Luca Sterchele’s response to this question is “first and foremost, the prison service”. Governance in prison, he says, is based on the “carrot and stick” logic. The law defines the eligibility criteria for certain rights such as activities, employment or sentence adjustments, but how they are applied also depends on unofficial assessments, leaving the staff with significant room to manoeuvre.
An incarcerated person who is considered “reliable” and respects the implicit codes of the facility will be in a better position to be given flexibility or special arrangements. These unwritten codes may include, for example, not challenging a decision in public or even speaking to staff in a manner deemed respectful, polite or pleasant.
Consequently, the people with financial, social or cultural resources navigate this environment more easily. Dragos, who was previously imprisoned in Hungary and is now President of the Liga Detinutilor, an organisation that supports incarcerated people, notes: “Your personality really helps you get by”.
This can range from spending a few more minutes with your loved ones or in the shower, to getting staff to “look the other way” about cannabis consumption or avoiding an incident report.
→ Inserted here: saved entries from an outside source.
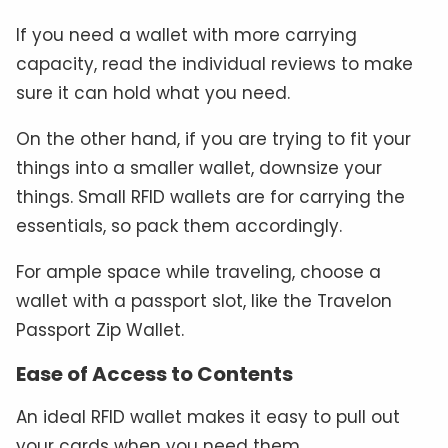
If you need a wallet with more carrying
capacity, read the individual reviews to make
sure it can hold what you need.
On the other hand, if you are trying to fit your
things into a smaller wallet, downsize your
things. Small RFID wallets are for carrying the
essentials, so pack them accordingly.
For ample space while traveling, choose a
wallet with a passport slot, like the Travelon
Passport Zip Wallet.
Ease of Access to Contents
An ideal RFID wallet makes it easy to pull out
your cards when you need them.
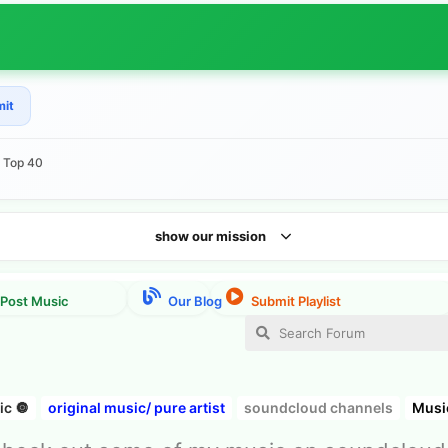
mit
e Top 40
show our mission
c 🔘
original music/ pure artist
soundcloud channels
Musi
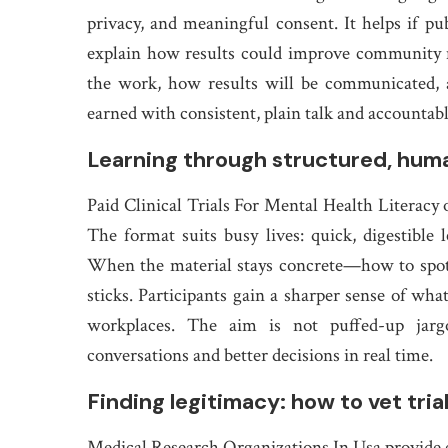
privacy, and meaningful consent. It helps if pu
explain how results could improve community 
the work, how results will be communicated, 
earned with consistent, plain talk and accountabl
Learning through structured, hu
Paid Clinical Trials For Mental Health Literacy 
The format suits busy lives: quick, digestible 
When the material stays concrete—how to spot 
sticks. Participants gain a sharper sense of what
workplaces. The aim is not puffed-up jargo
conversations and better decisions in real time.
Finding legitimacy: how to vet tria
Medical Research Organizations In Usa provide cl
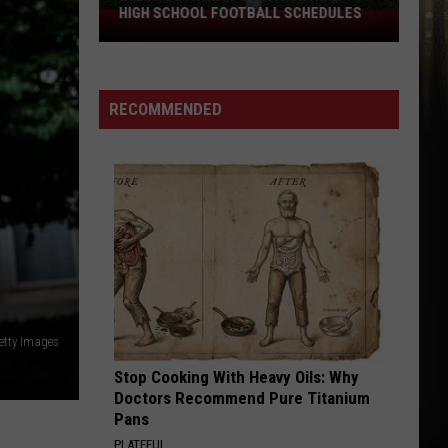
HIGH SCHOOL FOOTBALL SCHEDULES
2026
Southwest
Louisiana
Area
RECOMMENDED
High
School
Football
Schedules
etty Images
Stop Cooking With Heavy Oils: Why
Doctors Recommend Pure Titanium
Pans
PLATEFUL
The sympathy or, in contrast, the hostility of a staff member towards an incarcerated person can play a deciding role in the application of sanctions or access to rights.
Nevertheless, even the incarcerated people perceived as “reliable” or “influential” cannot escape institutional power. “How would it benefit them to claim they’re in command?” asks Damien Rameau. “Whatever happens, if the surveillance officer decides not to open the cell door, he does not open it. Incarcerated people would even lose on two fronts: concerning life in detention and in penal terms”.
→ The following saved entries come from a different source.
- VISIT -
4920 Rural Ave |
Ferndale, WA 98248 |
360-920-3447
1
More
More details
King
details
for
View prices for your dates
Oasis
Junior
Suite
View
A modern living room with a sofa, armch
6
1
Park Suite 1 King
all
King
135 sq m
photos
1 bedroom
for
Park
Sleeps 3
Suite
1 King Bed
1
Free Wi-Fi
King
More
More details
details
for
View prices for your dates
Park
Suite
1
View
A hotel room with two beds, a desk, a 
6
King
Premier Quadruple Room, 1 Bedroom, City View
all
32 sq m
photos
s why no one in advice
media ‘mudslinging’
For a considerable number of incarcerated people, the tacit rules of docility, for example, can represent an obstacle to accessing their basic rights. John McGhee, who was previously imprisoned in Scotland, says, “I had to fight every day to get what I was entitled to […] I remember one day when I made a request for visitation time to see my family. They drove two and a half hours to Edinburgh only to be denied entry. A guard had thrown away the form because of a disagreement three weeks earlier”. When the application of the law depends on the goodwill of staff, it becomes something to be negotiated or earned.
“This informal code opens and closes pathways to rights depending on an incarcerated person’s ability to adhere to it”, points out Luca Sterchele. “And when the application of a right is dependent on other rules or behaviours, it is no longer a right but a privilege”.
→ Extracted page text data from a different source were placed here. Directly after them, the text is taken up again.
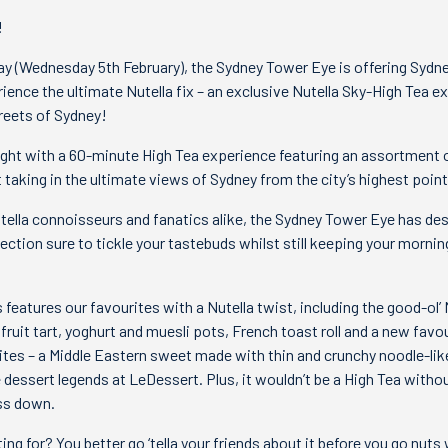
!
ay (Wednesday 5th February), the Sydney Tower Eye is offering Sydn
ience the ultimate Nutella fix – an exclusive Nutella Sky-High Tea e
reets of Sydney!
ight with a 60-minute High Tea experience featuring an assortment 
 taking in the ultimate views of Sydney from the city’s highest point
tella connoisseurs and fanatics alike, the Sydney Tower Eye has de
ection sure to tickle your tastebuds whilst still keeping your mornin
features our favourites with a Nutella twist, including the good-ol’ 
fruit tart, yoghurt and muesli pots, French toast roll and a new favo
bites – a Middle Eastern sweet made with thin and crunchy noodle-lik
he dessert legends at LeDessert. Plus, it wouldn’t be a High Tea with
ss down.
ng for? You better go ‘tella your friends about it before you go nuts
These informal standards are not neutral: they also reflect the perceptions and prejudices of the prison staff. Luca Sterchele describes a process of racial discrimination in Italian prisons, in which certain incarcerated people are perceived by the prison staff as automatically suspicious. “There is a very widespread image of the incarcerated North African who is supposedly a cunning pretender, always faking pain to curry favour. This perception affects their access to care, as each request is eyed with suspicion and may even be rejected for this reason”. He adds: “These practices are normalised, seen as ‘the way things work’, which makes them exceedingly difficult to challenge”. In addition, the means of recourse are difficult for imprisoned people to access and rarely come to a successful conclusion.